Case Study: DeepScaleR
Previous models, such as DeepScaleR, attempted to tackle these challenges by employing a staged context length extension strategy. This model starts with an 8K context window and gradually expands to 24K over three training phases. Despite its improvements, DeepScaleR still requires approximately 70,000 A100 GPU hours, making it a costly and complex solution.
FASTCURL: A Solution for Efficient Training
Researchers at Tencent have developed FASTCURL to address the inefficiencies associated with traditional reinforcement learning training. This innovative method adopts a curriculum-based strategy that aligns with context window expansion.
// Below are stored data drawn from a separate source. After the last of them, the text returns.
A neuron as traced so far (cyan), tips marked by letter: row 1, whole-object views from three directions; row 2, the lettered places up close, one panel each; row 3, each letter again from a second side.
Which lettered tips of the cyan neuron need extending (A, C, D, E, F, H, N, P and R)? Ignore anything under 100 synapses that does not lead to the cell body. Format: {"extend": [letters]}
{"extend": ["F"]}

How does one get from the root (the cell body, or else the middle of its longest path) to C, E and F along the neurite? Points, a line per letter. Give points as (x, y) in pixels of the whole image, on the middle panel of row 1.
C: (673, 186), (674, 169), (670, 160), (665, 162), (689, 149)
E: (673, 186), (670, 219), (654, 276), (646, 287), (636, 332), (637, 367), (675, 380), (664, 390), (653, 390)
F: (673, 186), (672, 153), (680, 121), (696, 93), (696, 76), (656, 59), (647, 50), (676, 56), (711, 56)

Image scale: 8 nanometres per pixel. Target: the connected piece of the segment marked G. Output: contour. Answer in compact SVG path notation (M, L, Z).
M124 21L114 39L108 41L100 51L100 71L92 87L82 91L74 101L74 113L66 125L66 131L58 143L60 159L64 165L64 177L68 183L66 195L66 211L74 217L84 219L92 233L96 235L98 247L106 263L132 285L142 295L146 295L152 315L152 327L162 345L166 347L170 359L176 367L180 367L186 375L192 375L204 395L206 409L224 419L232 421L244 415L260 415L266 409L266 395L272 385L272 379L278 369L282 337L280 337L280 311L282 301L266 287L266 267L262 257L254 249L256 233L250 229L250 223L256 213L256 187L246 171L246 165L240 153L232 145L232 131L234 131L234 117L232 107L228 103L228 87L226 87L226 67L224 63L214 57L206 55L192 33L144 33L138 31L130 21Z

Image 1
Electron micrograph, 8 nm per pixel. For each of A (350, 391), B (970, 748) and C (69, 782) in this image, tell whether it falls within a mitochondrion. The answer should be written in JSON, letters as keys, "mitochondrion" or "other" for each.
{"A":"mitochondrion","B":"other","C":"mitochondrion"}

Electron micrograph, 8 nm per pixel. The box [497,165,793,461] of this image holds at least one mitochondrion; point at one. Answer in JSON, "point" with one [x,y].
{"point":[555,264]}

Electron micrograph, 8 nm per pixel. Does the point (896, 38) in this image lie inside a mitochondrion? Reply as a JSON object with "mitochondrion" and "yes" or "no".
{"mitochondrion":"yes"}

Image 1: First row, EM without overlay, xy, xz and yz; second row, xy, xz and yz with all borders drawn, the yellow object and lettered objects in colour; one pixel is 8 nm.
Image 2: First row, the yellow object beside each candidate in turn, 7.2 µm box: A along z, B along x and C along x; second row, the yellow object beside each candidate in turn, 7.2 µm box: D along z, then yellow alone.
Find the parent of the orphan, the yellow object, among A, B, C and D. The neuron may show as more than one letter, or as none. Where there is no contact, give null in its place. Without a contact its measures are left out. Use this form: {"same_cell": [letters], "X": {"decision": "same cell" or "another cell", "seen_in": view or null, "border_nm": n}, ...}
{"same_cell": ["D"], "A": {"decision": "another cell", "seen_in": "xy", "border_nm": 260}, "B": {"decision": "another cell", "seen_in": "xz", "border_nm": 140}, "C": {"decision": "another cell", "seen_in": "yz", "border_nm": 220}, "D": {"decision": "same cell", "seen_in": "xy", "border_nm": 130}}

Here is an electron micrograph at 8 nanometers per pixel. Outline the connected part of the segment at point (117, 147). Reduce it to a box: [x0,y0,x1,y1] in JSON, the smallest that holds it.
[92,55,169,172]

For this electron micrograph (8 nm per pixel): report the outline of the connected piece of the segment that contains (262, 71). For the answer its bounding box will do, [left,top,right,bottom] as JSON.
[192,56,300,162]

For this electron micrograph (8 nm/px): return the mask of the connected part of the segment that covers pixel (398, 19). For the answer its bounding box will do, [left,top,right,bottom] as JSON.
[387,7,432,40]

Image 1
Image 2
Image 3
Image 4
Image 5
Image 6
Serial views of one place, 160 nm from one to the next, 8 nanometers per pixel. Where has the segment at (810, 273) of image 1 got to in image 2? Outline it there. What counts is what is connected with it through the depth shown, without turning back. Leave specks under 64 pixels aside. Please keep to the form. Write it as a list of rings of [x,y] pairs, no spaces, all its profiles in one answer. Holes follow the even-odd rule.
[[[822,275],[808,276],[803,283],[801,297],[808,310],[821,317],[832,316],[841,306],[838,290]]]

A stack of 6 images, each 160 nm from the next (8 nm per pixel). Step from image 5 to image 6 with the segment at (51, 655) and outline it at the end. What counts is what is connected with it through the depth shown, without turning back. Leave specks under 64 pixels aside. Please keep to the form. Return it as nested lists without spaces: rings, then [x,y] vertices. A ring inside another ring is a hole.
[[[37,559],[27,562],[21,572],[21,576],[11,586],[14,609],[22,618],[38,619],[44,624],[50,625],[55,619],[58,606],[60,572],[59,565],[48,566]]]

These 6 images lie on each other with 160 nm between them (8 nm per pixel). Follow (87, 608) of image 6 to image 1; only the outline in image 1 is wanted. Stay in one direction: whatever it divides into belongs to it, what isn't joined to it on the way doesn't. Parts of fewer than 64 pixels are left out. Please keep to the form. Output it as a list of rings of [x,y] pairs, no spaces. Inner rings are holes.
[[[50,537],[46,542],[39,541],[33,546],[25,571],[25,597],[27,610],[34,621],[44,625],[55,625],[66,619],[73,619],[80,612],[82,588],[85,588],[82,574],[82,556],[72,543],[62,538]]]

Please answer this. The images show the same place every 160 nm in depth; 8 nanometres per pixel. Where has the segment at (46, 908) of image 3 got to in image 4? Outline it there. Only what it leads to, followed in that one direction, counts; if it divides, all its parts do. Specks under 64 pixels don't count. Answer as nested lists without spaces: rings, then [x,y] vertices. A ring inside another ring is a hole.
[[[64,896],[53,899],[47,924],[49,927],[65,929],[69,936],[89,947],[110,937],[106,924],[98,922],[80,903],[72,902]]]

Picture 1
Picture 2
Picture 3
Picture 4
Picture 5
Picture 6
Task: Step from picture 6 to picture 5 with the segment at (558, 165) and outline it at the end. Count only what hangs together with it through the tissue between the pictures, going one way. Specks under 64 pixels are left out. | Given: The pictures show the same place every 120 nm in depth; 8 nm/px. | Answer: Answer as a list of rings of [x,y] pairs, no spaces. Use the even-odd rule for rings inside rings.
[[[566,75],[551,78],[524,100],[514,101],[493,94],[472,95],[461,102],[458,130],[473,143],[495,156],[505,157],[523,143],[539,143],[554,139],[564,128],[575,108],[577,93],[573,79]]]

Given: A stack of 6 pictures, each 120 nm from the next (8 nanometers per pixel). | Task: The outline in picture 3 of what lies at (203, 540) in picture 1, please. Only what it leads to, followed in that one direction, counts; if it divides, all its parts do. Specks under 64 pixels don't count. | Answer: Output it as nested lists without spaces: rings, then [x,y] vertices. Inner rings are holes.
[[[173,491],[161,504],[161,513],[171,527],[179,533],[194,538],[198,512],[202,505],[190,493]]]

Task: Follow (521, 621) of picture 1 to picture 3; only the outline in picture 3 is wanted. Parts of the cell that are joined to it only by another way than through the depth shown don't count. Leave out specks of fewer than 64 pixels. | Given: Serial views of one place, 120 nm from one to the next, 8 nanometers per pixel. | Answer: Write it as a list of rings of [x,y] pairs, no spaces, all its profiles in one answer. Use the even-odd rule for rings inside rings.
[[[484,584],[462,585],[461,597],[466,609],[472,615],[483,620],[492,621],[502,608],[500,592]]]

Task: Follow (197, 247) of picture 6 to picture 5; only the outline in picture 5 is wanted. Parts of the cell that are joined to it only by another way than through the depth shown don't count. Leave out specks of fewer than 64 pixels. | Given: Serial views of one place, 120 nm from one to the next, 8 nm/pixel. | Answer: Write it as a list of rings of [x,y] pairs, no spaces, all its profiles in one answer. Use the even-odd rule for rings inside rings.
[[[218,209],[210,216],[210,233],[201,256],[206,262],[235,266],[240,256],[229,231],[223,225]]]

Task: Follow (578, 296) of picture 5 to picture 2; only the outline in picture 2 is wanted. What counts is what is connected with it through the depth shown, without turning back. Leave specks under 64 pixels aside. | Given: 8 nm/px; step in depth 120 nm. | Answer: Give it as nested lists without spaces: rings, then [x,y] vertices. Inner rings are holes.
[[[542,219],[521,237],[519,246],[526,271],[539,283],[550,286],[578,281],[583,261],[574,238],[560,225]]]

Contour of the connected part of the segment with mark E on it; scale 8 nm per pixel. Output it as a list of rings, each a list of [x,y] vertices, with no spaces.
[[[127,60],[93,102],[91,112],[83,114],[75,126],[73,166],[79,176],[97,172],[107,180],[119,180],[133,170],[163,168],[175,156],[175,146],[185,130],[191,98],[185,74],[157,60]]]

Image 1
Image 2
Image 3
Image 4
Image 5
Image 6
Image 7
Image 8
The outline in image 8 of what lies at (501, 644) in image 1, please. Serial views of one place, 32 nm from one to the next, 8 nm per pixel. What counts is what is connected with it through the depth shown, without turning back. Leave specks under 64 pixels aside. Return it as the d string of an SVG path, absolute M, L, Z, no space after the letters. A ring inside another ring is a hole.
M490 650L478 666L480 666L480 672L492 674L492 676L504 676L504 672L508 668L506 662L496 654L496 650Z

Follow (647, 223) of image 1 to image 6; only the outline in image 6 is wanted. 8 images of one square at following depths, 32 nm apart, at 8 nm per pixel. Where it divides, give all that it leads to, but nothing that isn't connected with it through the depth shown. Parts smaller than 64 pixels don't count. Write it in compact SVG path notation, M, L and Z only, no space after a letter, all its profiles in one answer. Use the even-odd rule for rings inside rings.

By categorizing the dataset based on input prompt length into short, long, and combined segments, FASTCURL enables a structured training progression.
Training Stages
FASTCURL’s training process unfolds in four distinct stages:
- Stage 1: Training begins with short prompts using an 8K context window.
- Stage 2: The model transitions to a mixed dataset with a 16K window length.
- Stage 3: Training continues with the long dataset, maintaining the 16K window.
- Stage 4: The model reviews the combined dataset again.
This structured approach allows the model to master simple reasoning before progressing to more complex tasks, significantly enhancing training efficiency.
Performance Evaluation
FASTCURL-1.5B-Preview has demonstrated remarkable performance improvements across five benchmarks, outpacing previous models such as DeepScaleR. For instance, it scored:
- 88.0 on MATH 500
- 43.1 on AIME 2024
- 74.2 on AMC 2023
- 31.6 on Minerva Math
- 50.4 on OlympiadBench
With an average PASS@1 score of 57.5, FASTCURL outperformed DeepScaleR, which achieved an average of 57.0 across the same datasets.
Conclusion
The research surrounding FASTCURL highlights a significant computational challenge in training R1-like reasoning models and proposes a practical solution through a curriculum-based training framework. By effectively combining data segmentation and context expansion, FASTCURL not only enhances performance but does so with reduced training time and resource requirements. This approach proves that strategic design in training can be as impactful as raw computational power.